第5回商店街全店で、室温20℃始めました!
オホーツクの内陸部、約3500人が暮らす置戸(おけと)町。22店が加盟する「大通り商店街協同組合」は、暖房季の室温を20℃にする取り組みを全店で展開中です。なぜ実施にいたったのか、会長の森岡眞也さんに聞きました。
流氷減や異常気象
なんとかせねばと思ってました
置戸町は、面積の8割を森林が占め、農林業と木工が盛ん。木の器「オケクラフト」は特産品として人気です。「大通り商店街協同組合」は町の中心街にあり、衣料品店や美容室、飲食店などが500mにわたって続いています。町内のお客のみならず、世界自然遺産・知床へやってきた観光客が立ち寄ることも多く、客層はインターナショナルです。商店街全店で「冬の室温20℃以下」に踏み切った理由を、森岡さんはこう話してくれました。「数年前から、オホーツク海の流氷減少や異常気象は温暖化の影響ではないかと言われるようになり、なんとかせねばと思ってたんです。そんなときに環境省が中心になって進めているウォームビズ20℃プロジェクトを知り、参加することに。1月26日、全店でスタートしました」。
オバマ政権発足も
「みんなで20℃」の追い風に
冬の置戸町は晴れの日が多いものの、気温の低さは北海道屈指。マイナス25℃になることも珍しくありません。そうしたなかで、室温20℃にすることに異論をとなえる店主さんはいなかったのでしょうか。
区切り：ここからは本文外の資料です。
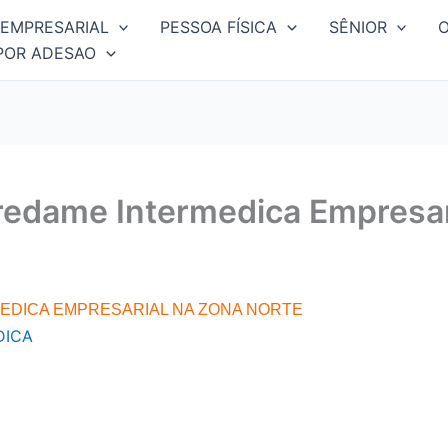
EMPRESARIAL
PESSOA FÍSICA
SÊNIOR
POR ADESAO
redame Intermedica Empresar
EDICA EMPRESARIAL NA ZONA NORTE
DICA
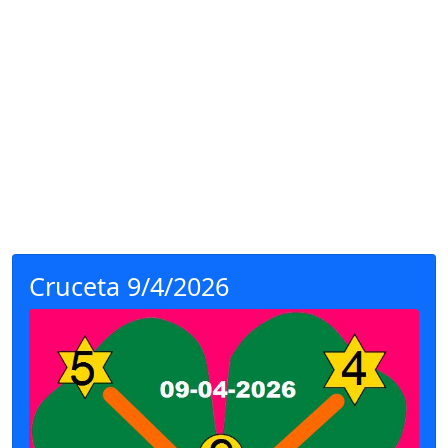
Cruceta 9/4/2026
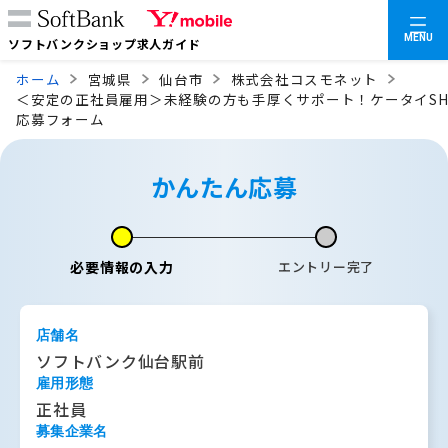
MENU
ソフトバンクショップ求人ガイド
ホーム
宮城県
仙台市
株式会社コスモネット
＜安定の正社員雇用＞未経験の方も手厚くサポート！ケータイSH
応募フォーム
かんたん応募
必要情報の入力
エントリー完了
店舗名
ソフトバンク仙台駅前
雇用形態
正社員
募集企業名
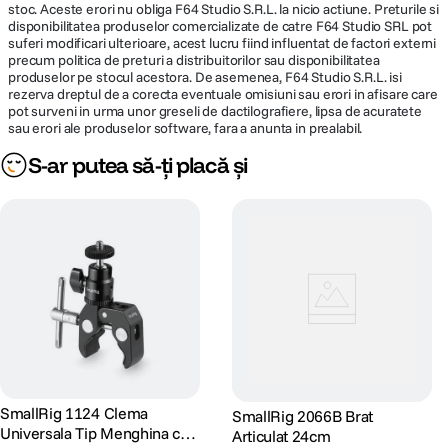
stoc. Aceste erori nu obliga F64 Studio S.R.L. la nicio actiune. Preturile si
disponibilitatea produselor comercializate de catre F64 Studio SRL pot
suferi modificari ulterioare, acest lucru fiind influentat de factori externi
precum politica de preturi a distribuitorilor sau disponibilitatea
produselor pe stocul acestora. De asemenea, F64 Studio S.R.L. isi
rezerva dreptul de a corecta eventuale omisiuni sau erori in afisare care
pot surveni in urma unor greseli de dactilografiere, lipsa de acuratete
sau erori ale produselor software, fara a anunta in prealabil.
S-ar putea să-ți placă și
SmallRig 1124 Clema
SmallRig 2066B Brat
Universala Tip Menghina cu
Articulat 24cm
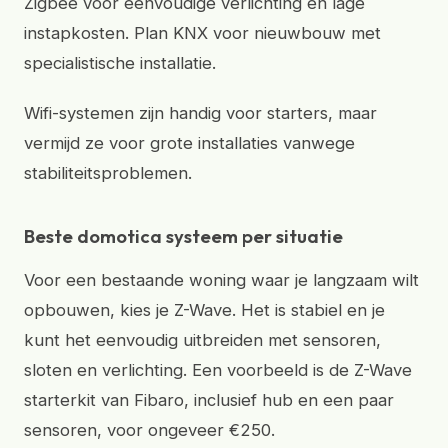
Zigbee voor eenvoudige verlichting en lage
instapkosten. Plan KNX voor nieuwbouw met
specialistische installatie.
Wifi-systemen zijn handig voor starters, maar
vermijd ze voor grote installaties vanwege
stabiliteitsproblemen.
Beste domotica systeem per situatie
Voor een bestaande woning waar je langzaam wilt
opbouwen, kies je Z-Wave. Het is stabiel en je
kunt het eenvoudig uitbreiden met sensoren,
sloten en verlichting. Een voorbeeld is de Z-Wave
starterkit van Fibaro, inclusief hub en een paar
sensoren, voor ongeveer €250.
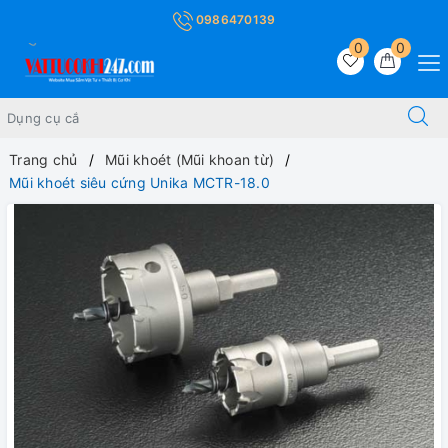
0986470139
0
0
Trang chủ
Mũi khoét (Mũi khoan từ)
Mũi khoét siêu cứng Unika MCTR-18.0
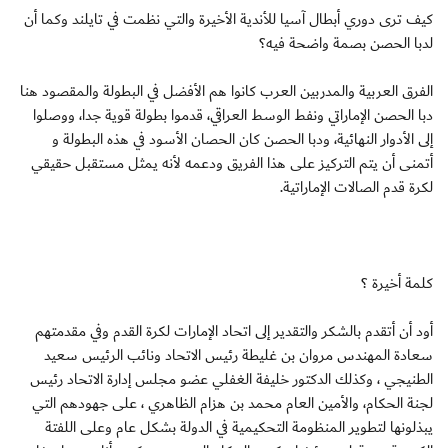
كيف ترى دوري أبطال آسيا للأندية الأخيرة والتي نظمت في تايلند وكما أن
لدبا الحصن بصمة واضحة فيه؟
الفرق العربية والمدربين العرب كانوا هم الأفضل في البطولة والمقصود هنا
دبا الحصن الإماراتي ونفط الوسط العراقي، قدموا بطولة قوية جدا، ووصلوا
إلى الأدوار النهائية، ودبا الحصن كان الحصان الأسود في هذه البطولة و
أتمنى أن يتم التركيز على هذا الفريق ودعمه لأنه يمثل مستقبل حقيقي
لكرة قدم الصالات الإماراتية.
كلمة أخيرة ؟
أود أن أتقدم بالشكر والتقدير إلى اتحاد الإمارات لكرة القدم وفي مقدمتهم
سعادة المهندس مروان بن غليطة رئيس الاتحاد ونائب الرئيس سعيد
الطنيجي ، وكذلك الدكتور خليفة الغفلي عضو مجلس إدارة الاتحاد رئيس
لجنة الحكام، والأمين العام محمد بن هزام الظاهري ، على جهودهم التي
يبذلونها لتطوير المنظومة التحكيمية في الدولة بشكل عام وعلى اللفتة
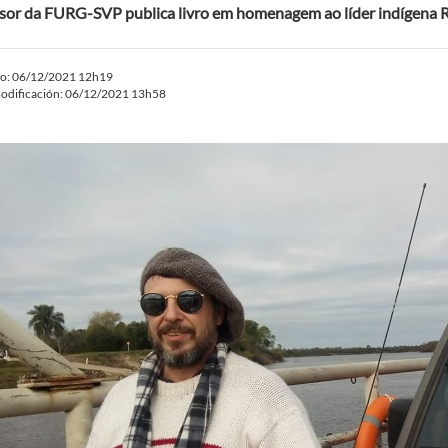
sor da FURG-SVP publica livro em homenagem ao líder indígena 
do: 06/12/2021 12h19
odificación: 06/12/2021 13h58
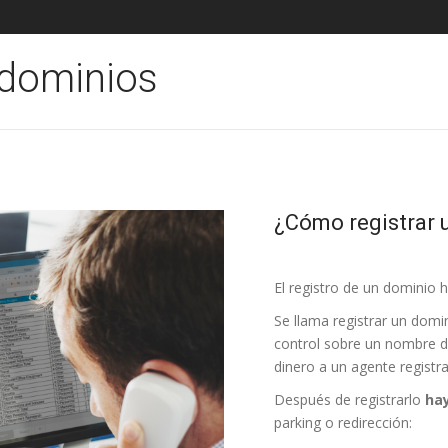
 dominios
¿Cómo registrar 
El registro de un dominio 
Se llama registrar un domi
control sobre un nombre d
dinero a un agente registr
Después de registrarlo
hay
parking o redirección:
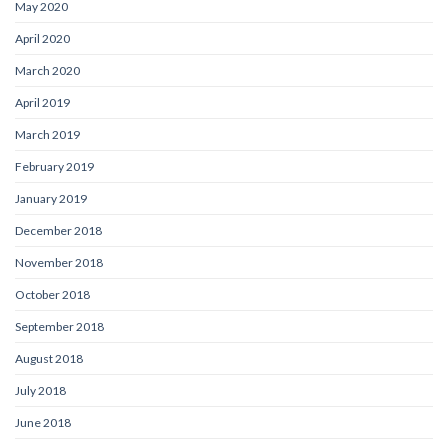
May 2020
April 2020
March 2020
April 2019
March 2019
February 2019
January 2019
December 2018
November 2018
October 2018
September 2018
August 2018
July 2018
June 2018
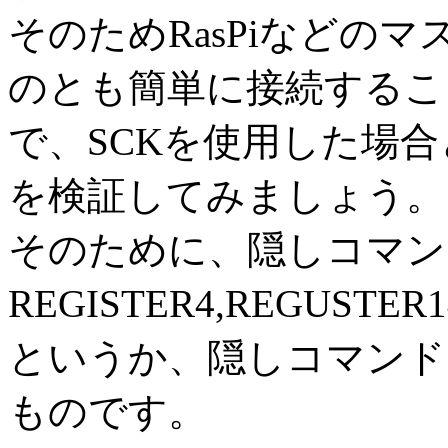
そのためRasPiなどの
のとも簡単に接続するこ
で、SCKを使用した場合
を検証してみましょう。
そのために、隠しコマン
REGISTER4,REGUS
というか、隠しコマンド
ものです。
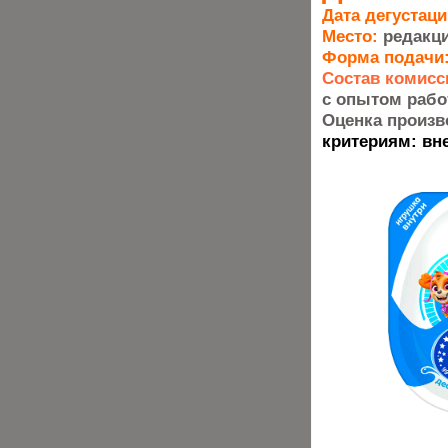
Дата дегустаци
Место:
редакци
Форма подачи
Состав комисс
с опытом работ
Оценка произ
критериям: вн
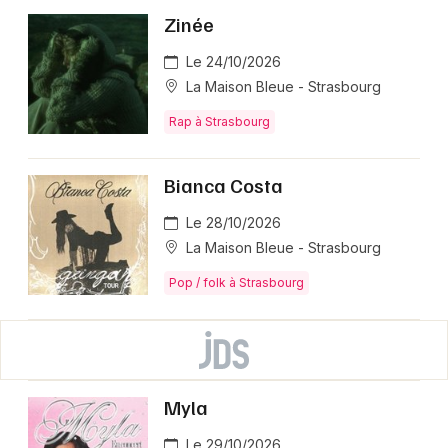
Zinée
Le 24/10/2026
La Maison Bleue - Strasbourg
Rap à Strasbourg
Bianca Costa
Le 28/10/2026
La Maison Bleue - Strasbourg
Pop / folk à Strasbourg
Myla
Le 29/10/2026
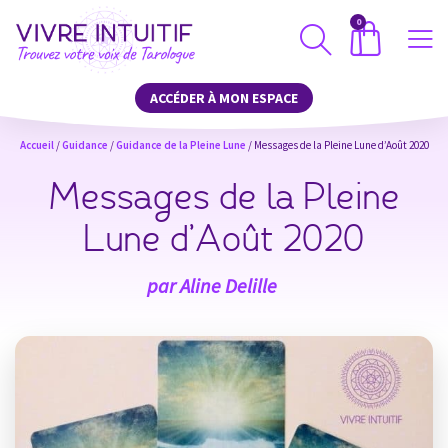
0
ACCÉDER À MON ESPACE
Accueil
/
Guidance
/
Guidance de la Pleine Lune
/ Messages de la Pleine Lune d’Août 2020
Messages de la Pleine
Lune d’Août 2020
par
Aline Delille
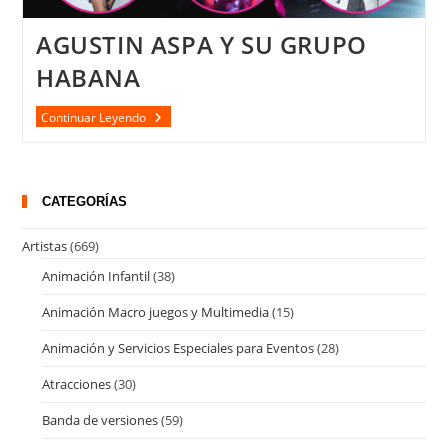
AGUSTIN ASPA Y SU GRUPO
HABANA
AGUSTIN
Continuar Leyendo
ASPA
Y
SU
GRUPO
HABANA
CATEGORÍAS
Artistas
(669)
Animación Infantil
(38)
Animación Macro juegos y Multimedia
(15)
Animación y Servicios Especiales para Eventos
(28)
Atracciones
(30)
Banda de versiones
(59)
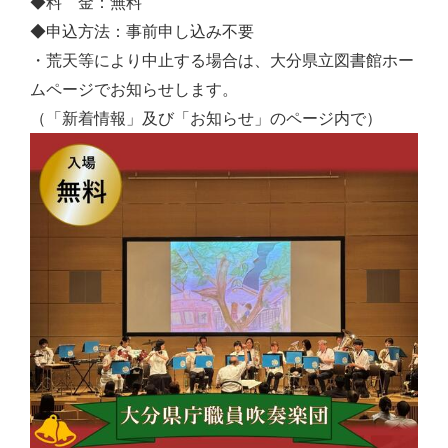
◆料 金：無料
◆申込方法：事前申し込み不要
・荒天等により中止する場合は、大分県立図書館ホー
ムページでお知らせします。
（「新着情報」及び「お知らせ」のページ内で）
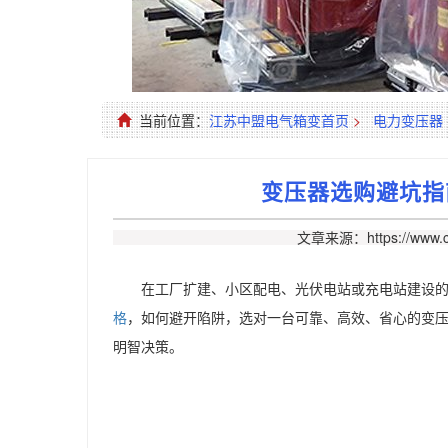
当前位置：
江苏中盟电气箱变首页
>
电力变压器
变压器选购避坑指
文章来源：https://www.c
在工厂扩建、小区配电、光伏电站或充电站建设
格
，如何避开陷阱，选对一台可靠、高效、省心的变
明智决策。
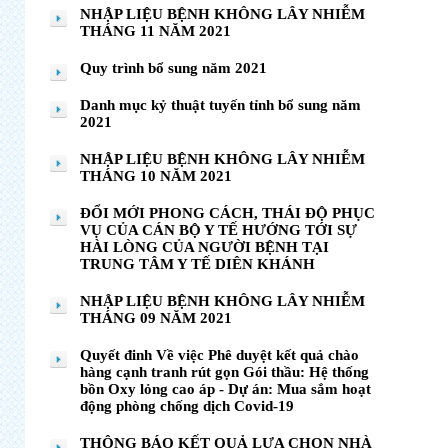
NHẬP LIỆU BỆNH KHÔNG LÂY NHIỄM
THÁNG 11 NĂM 2021
Quy trình bổ sung năm 2021
Danh mục kỷ thuật tuyến tỉnh bổ sung năm
2021
NHẬP LIỆU BỆNH KHÔNG LÂY NHIỄM
THÁNG 10 NĂM 2021
ĐỔI MỚI PHONG CÁCH, THÁI ĐỘ PHỤC
VỤ CỦA CÁN BỘ Y TẾ HƯỚNG TỚI SỰ
HÀI LÒNG CỦA NGƯỜI BỆNH TẠI
TRUNG TÂM Y TẾ DIÊN KHÁNH
NHẬP LIỆU BỆNH KHÔNG LÂY NHIỄM
THÁNG 09 NĂM 2021
Quyết đinh Về việc Phê duyệt kết quả chào
hàng cạnh tranh rút gọn Gói thầu: Hệ thống
bồn Oxy lỏng cao áp - Dự án: Mua sắm hoạt
động phòng chống dịch Covid-19
THÔNG BÁO KẾT QUẢ LỰA CHỌN NHÀ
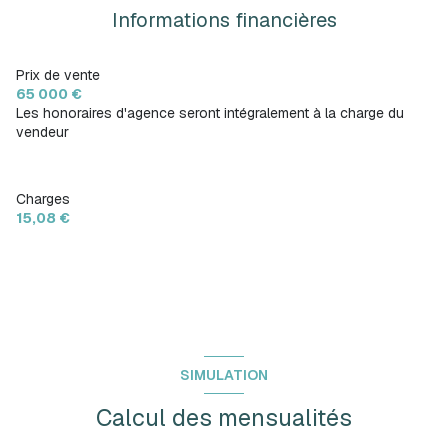
Informations financières
Prix de vente
65 000 €
Les honoraires d'agence seront intégralement à la charge du
vendeur
Charges
15,08 €
SIMULATION
Calcul des mensualités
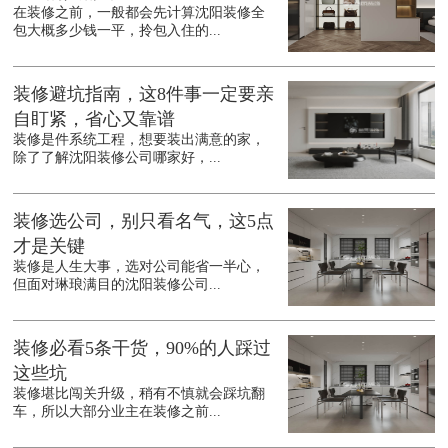
在装修之前，一般都会先计算沈阳装修全
包大概多少钱一平，拎包入住的...
装修避坑指南，这8件事一定要亲
自盯紧，省心又靠谱
装修是件系统工程，想要装出满意的家，
除了了解沈阳装修公司哪家好，...
装修选公司，别只看名气，这5点
才是关键
装修是人生大事，选对公司能省一半心，
但面对琳琅满目的沈阳装修公司...
装修必看5条干货，90%的人踩过
这些坑
装修堪比闯关升级，稍有不慎就会踩坑翻
车，所以大部分业主在装修之前...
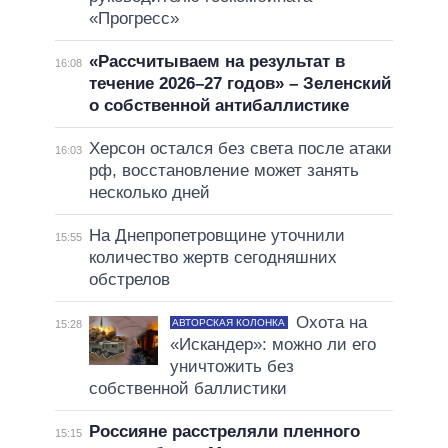
«Прогресс»
«Рассчитываем на результат в
16:08
течение 2026–27 годов» – Зеленский
о собственной антибаллистике
Херсон остался без света после атаки
16:03
рф, восстановление может занять
несколько дней
На Днепропетровщине уточнили
15:55
количество жертв сегодняшних
обстрелов
Охота на
АВТОРСКАЯ КОЛОНКА
15:28
«Искандер»: можно ли его
уничтожить без
собственной баллистики
Россияне расстреляли пленного
15:15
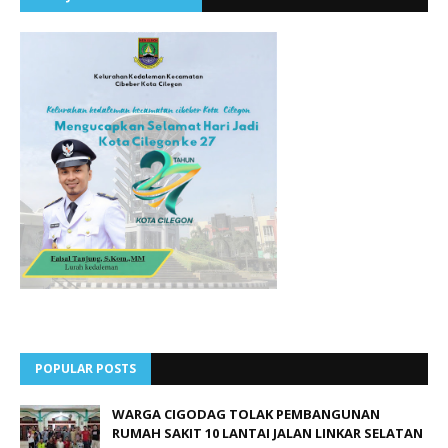
POPULAR POSTS
WARGA CIGODAG TOLAK PEMBANGUNAN
RUMAH SAKIT 10 LANTAI JALAN LINKAR SELATAN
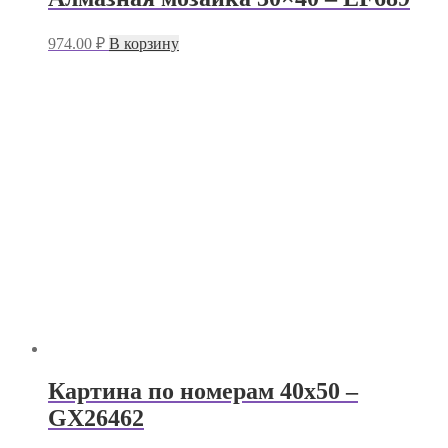
974.00
₽
В корзину
Картина по номерам 40х50 –
GX26462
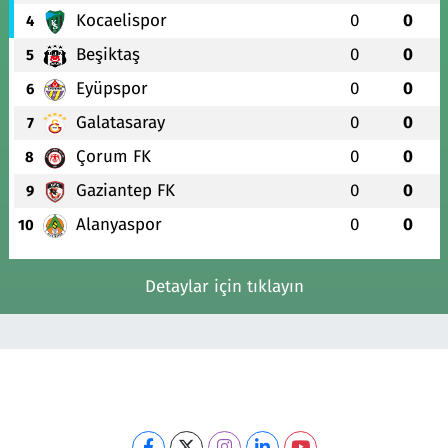
Kocaelispor
0
0
4
Beşiktaş
0
0
5
Eyüpspor
0
0
6
Galatasaray
0
0
7
Çorum FK
0
0
8
Gaziantep FK
0
0
9
Alanyaspor
0
0
10
Detaylar için tıklayın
「みんな賛同してくれました。室温設定を21〜22℃にしていた店が多く、下げるのは1〜2度と、無理なく実践できる範囲でしたし、アメリカでは温暖化防止に前向きなオバマ氏が大統領になるなど、環境保全の機運は世界的に高まっています。灯油代を節約できるというメリットもありますしね」と森岡さん。衣料品店を営む森岡さんの場合、接客スペースの室温は18℃、事務所は15℃に設定。お店に立つ奥様は、あたたかく過ごす工夫として、洋服の下にインナーを着るようになったそうです。
室温20℃を
町全体に広げていきたい
室温20℃以下を続けるためには、お客の理解が大切。森岡さんは「各店にポスターを貼るほか、お客さまお一人お一人に説明するようにしています。今後はアンケートも実施して、来年の取り組みに反映させたい」と語ります。「大通り商店街協同組合」は、冬はアイスキャンドルやイルミネーションなどの「光」の演出が、春から秋にかけては「花」の演出がなされます。「大通り商店街協同組合」が始めた花の取り組みは評判となり、ほかの店舗や個人宅にも広がって、いつしか町全体が花で彩られるように。森岡さんは「室温20℃の取り組みも、町全体に広がってくれれば。町の皆さんや観光客に、積極的にアピールしていきたいです」と語ってくれました。